Your answer is to be every line of the material that includes the string "euch".

==== Dataset excerpts

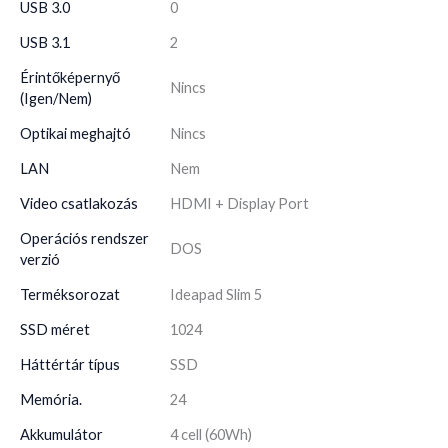
USB 3.0
0
USB 3.1
2
Érintőképernyő
Nincs
(Igen/Nem)
Optikai meghajtó
Nincs
LAN
Nem
Video csatlakozás
HDMI + Display Port
Operációs rendszer
DOS
verzió
Terméksorozat
Ideapad Slim 5
SSD méret
1024
Háttértár típus
SSD
Memória.
24
Akkumulátor
4 cell (60Wh)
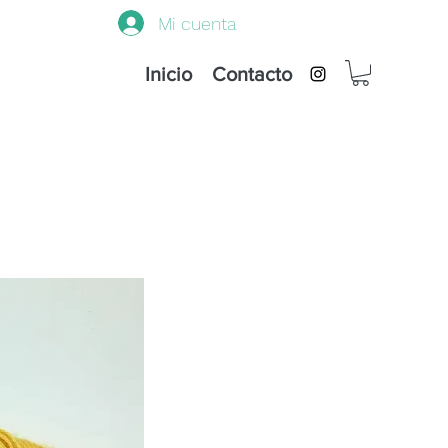
Mi cuenta
Inicio
Contacto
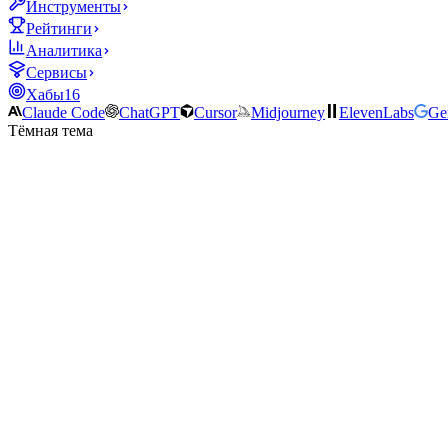
Инструменты
Рейтинги
Аналитика
Сервисы
Хабы
16
Claude Code
ChatGPT
Cursor
Midjourney
ElevenLabs
Ge
Тёмная тема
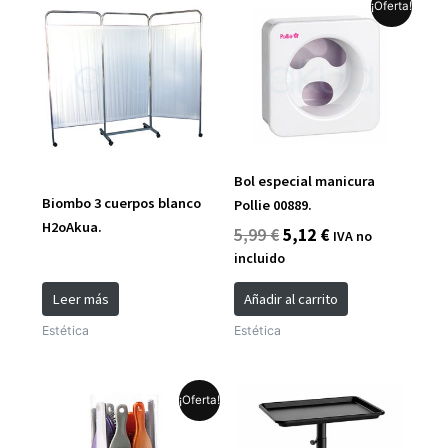
El
El
¡Oferta!
precio
precio
original
actual
era:
es:
5,99 €.
5,12 €.
Bol especial manicura
Biombo 3 cuerpos blanco
Pollie 00889.
H2oAkua.
5,99
€
5,12
€
IVA no
incluido
Leer más
Añadir al carrito
Estética
Estética
El
El
¡Oferta!
precio
precio
original
actual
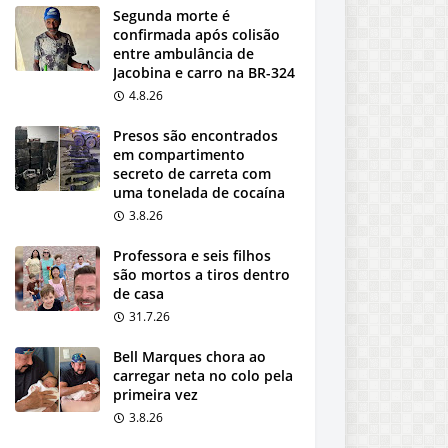
Segunda morte é
confirmada após colisão
entre ambulância de
Jacobina e carro na BR-324
4.8.26
Presos são encontrados
em compartimento
secreto de carreta com
uma tonelada de cocaína
3.8.26
Professora e seis filhos
são mortos a tiros dentro
de casa
31.7.26
Bell Marques chora ao
carregar neta no colo pela
primeira vez
3.8.26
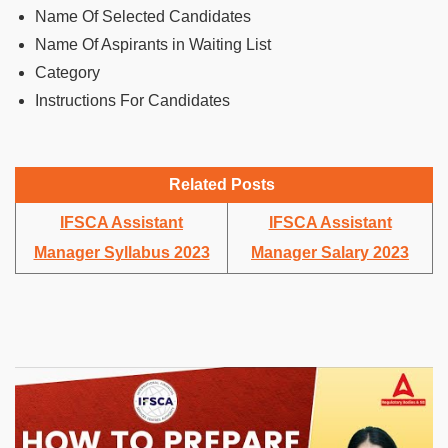
Name Of Selected Candidates
Name Of Aspirants in Waiting List
Category
Instructions For Candidates
Related Posts
IFSCA Assistant
IFSCA Assistant
Manager Syllabus 2023
Manager Salary 2023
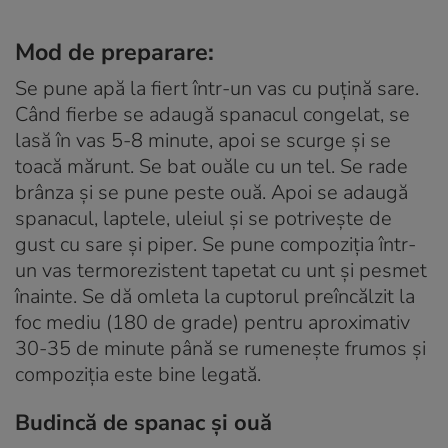
Mod de preparare:
Se pune apă la fiert într-un vas cu puțină sare.
Când fierbe se adaugă spanacul congelat, se
lasă în vas 5-8 minute, apoi se scurge și se
toacă mărunt. Se bat ouăle cu un tel. Se rade
brânza și se pune peste ouă. Apoi se adaugă
spanacul, laptele, uleiul și se potrivește de
gust cu sare și piper. Se pune compoziția într-
un vas termorezistent tapetat cu unt și pesmet
înainte. Se dă omleta la cuptorul preîncălzit la
foc mediu (180 de grade) pentru aproximativ
30-35 de minute până se rumenește frumos și
compoziția este bine legată.
Budincă de spanac și ouă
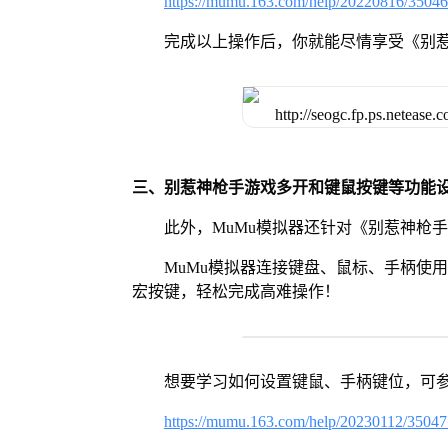
https://mumu.163.com/help/20220816/3504
完成以上操作后，你就能尽情享受《别
三、别惹神枪手游戏多开和键鼠按键等功能
此外，MuMu模拟器还针对《别惹神枪
MuMu模拟器连接键盘、鼠标、手柄使
宏按键，轻松完成高难操作！
想要学习如何设置键鼠、手柄键位，可
https://mumu.163.com/help/20230112/3504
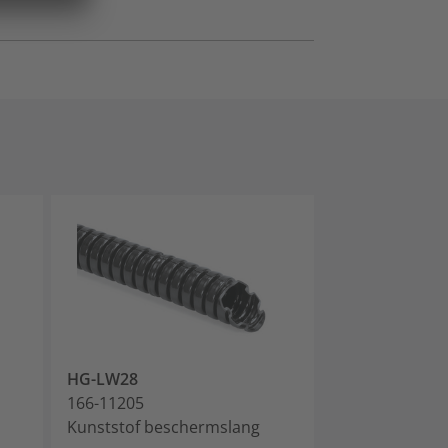
HG-LW28
HG-HW28
166-11205
166-11305
Kunststof beschermslang
Kunststof bes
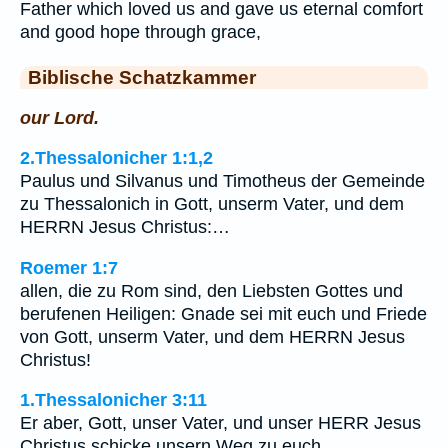
Father which loved us and gave us eternal comfort
and good hope through grace,
Biblische Schatzkammer
our Lord.
2.Thessalonicher 1:1,2
Paulus und Silvanus und Timotheus der Gemeinde
zu Thessalonich in Gott, unserm Vater, und dem
HERRN Jesus Christus:…
Roemer 1:7
allen, die zu Rom sind, den Liebsten Gottes und
berufenen Heiligen: Gnade sei mit euch und Friede
von Gott, unserm Vater, und dem HERRN Jesus
Christus!
1.Thessalonicher 3:11
Er aber, Gott, unser Vater, und unser HERR Jesus
Christus schicke unsern Weg zu euch.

========

Final answer:
berufenen Heiligen: Gnade sei mit euch und Friede
Christus schicke unsern Weg zu euch.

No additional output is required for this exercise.